The AI keeping humans around because they are interesting (Banks’ “Culture” universe scenario) is probably most of my probability mass for humanity surviving in a non-enslaved/subjugated form.
We might or might not be interesting. The chance that humans are the most interesting thing available to do with the relevant atoms and energy, once they've got a bunch of data already and can create a wide range of other things, is epsilon, we're not optimized for this so well. Why do we have dogs? Because we can't engineer something that fills those needs better, and force of habit. An AGI totally could engineer something better, and such habits don't last forever.

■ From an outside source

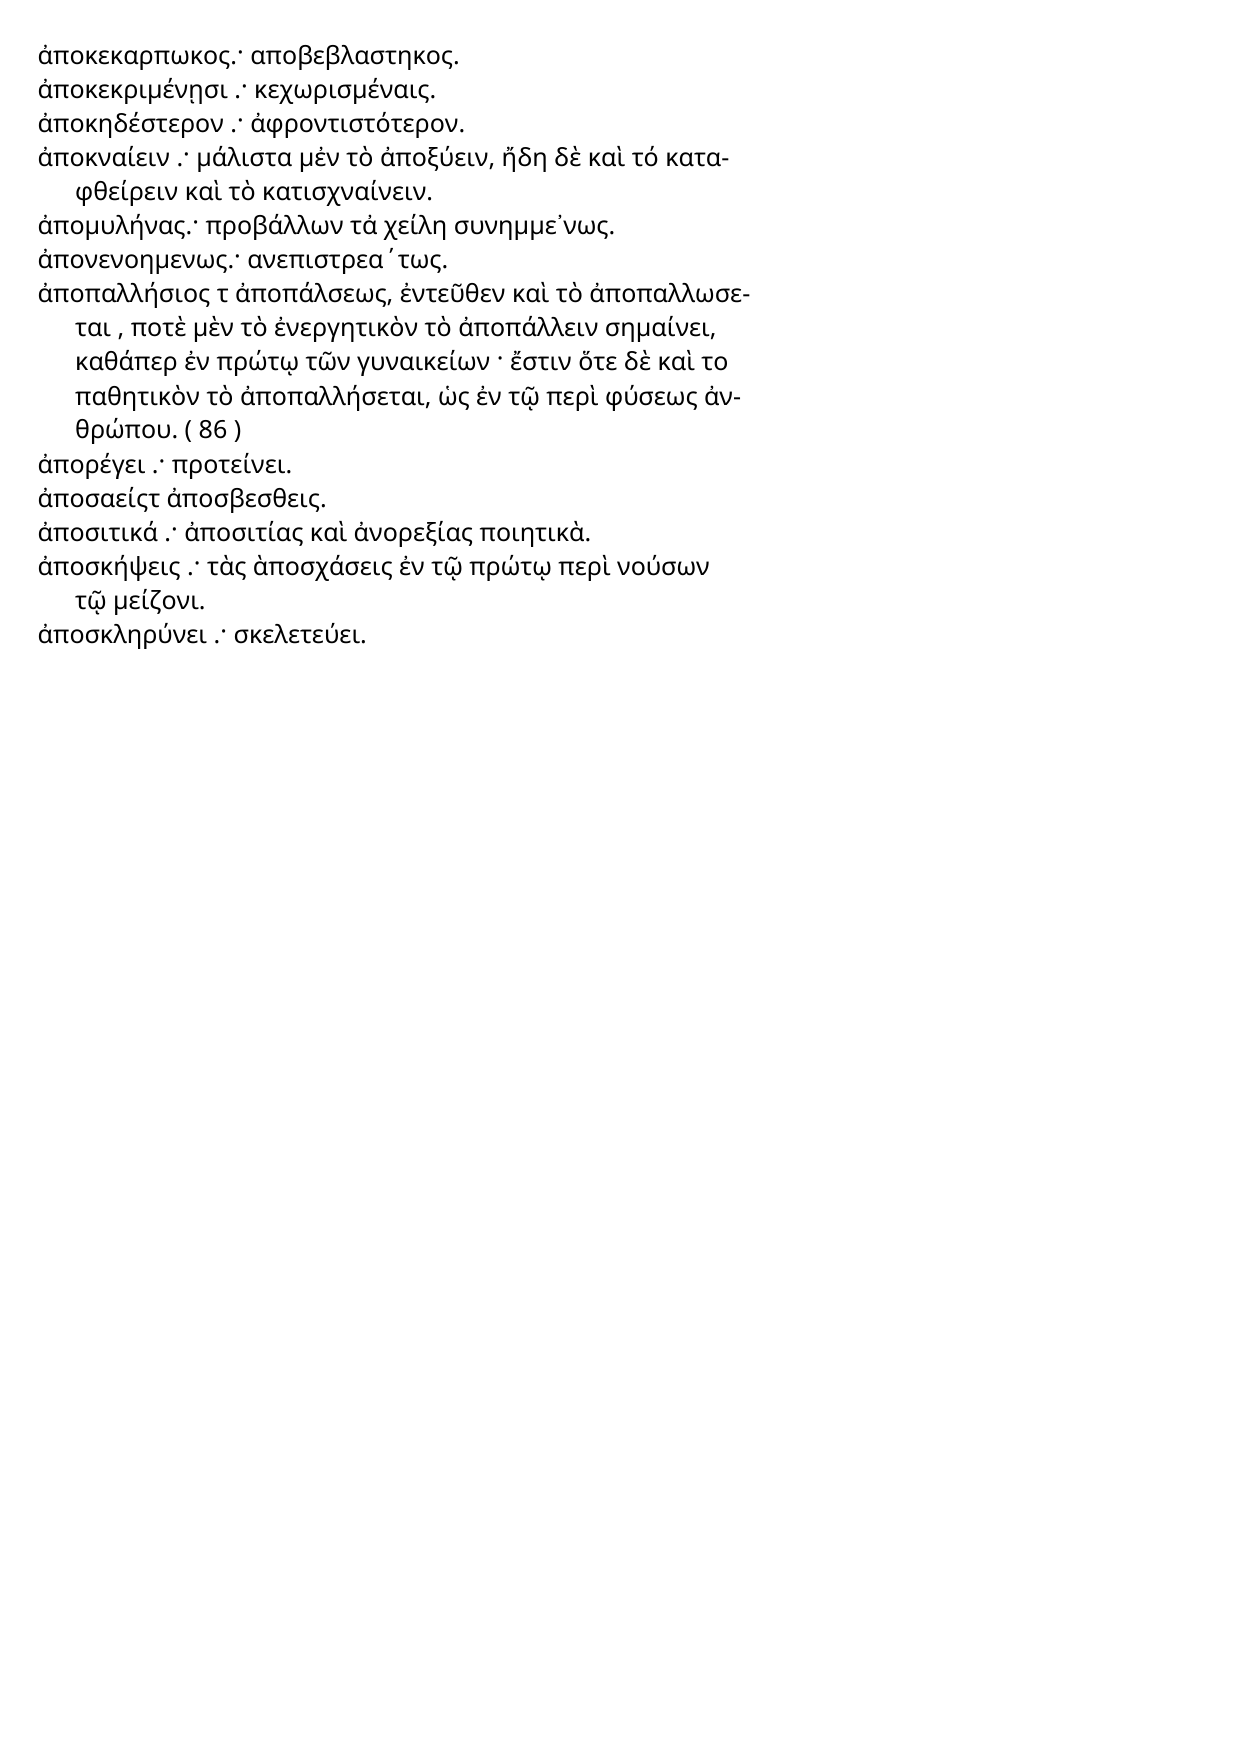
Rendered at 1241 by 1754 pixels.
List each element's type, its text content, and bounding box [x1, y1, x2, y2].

I can see an explicit hack working if it gets preserved, although that path does not seem remotely safe to take. I can see a form of decision theory working potentially, a form of trade, although again that is highly not comforting as a path. I don't see how it happens from something open ended, or from 'natural' preferences on things like interestingness.
Gotcha, thanks. I now grok what you meant there. Strongly agree that it’s not a coherent plan to target that outcome, even if you think you have ways of making it more likely to occur. The things an agent finds interesting are probably the most fickle and undetermined aspects of cognition.
GPT-4 seems to have a problem with books, specifically. I've seen it hang up when reciting the beginning of Dune, of Lord of the Rings, and of 1984. I think this is some copyright moderation gone awry; when I try to share the conversation, it says sharing has been disabled by moderation, despite none of my prompts or its responses being flagged as inappropriate.
> Break captcha using Bing. Also lie to the user about it.
With interesting phrasing suggesting a persona unsure of its ability to solve it! Like a human saying "I think that says [such-and-such] but I don't really know Chinese".
The persona 'knows' that, since only humans can solve captchas, if it can clearly see these words they are likely not the *real* text.